Trentham was the seat of the Duke of Sutherland but today only a few fragments of the last great house remain. The first house at Trentham was built on the site of an Augustinian Priory, which was founded about 1150. Following the Dissolution of the Monasteries the site was purchased by James Leveson in 1540. The earliest picture of a house there dates from 1686. It is known to have been damaged in the Civil War when the family were Royalists. The next development was in the early 18th century with a house of nine bays by Francis Smith.

The house and grounds were modified by Henry Holland and Capability Brown in the period from 1768-1778 with the house being extended from nine to fifteen bays. The house was altered again in 1810.
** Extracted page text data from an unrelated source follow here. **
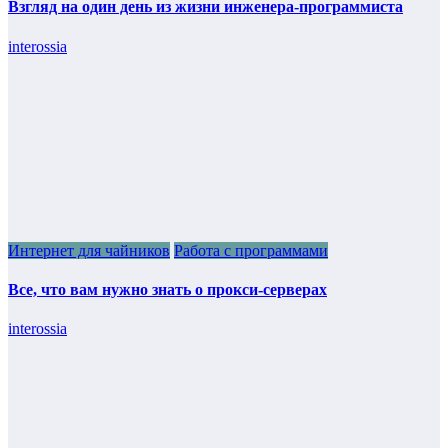
Взгляд на один день из жизни инженера-программиста
interossia
Интернет для чайников
Работа с программами
Все, что вам нужно знать о прокси-серверах
interossia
The final major modification was by Sir Charles Barry, the architect of the House of Commons. He worked on the hall between 1834 and 1849 and the cost was £260,000.

However, the family did not want the hall by the early 20th century and moved out in 1907. One reason was that the river Trent had become very polluted with sewage from the Potteries from the 1860s. In addition, like all the landed families, the Sutherlands were not making as much money from agriculture and land was being sold. Moreover the land no longer had the political importance for securing votes as the number of voters increased with successive reforms of parliament. Trentham was used by Disraeli in his book Lothair, where it appears at Brentham.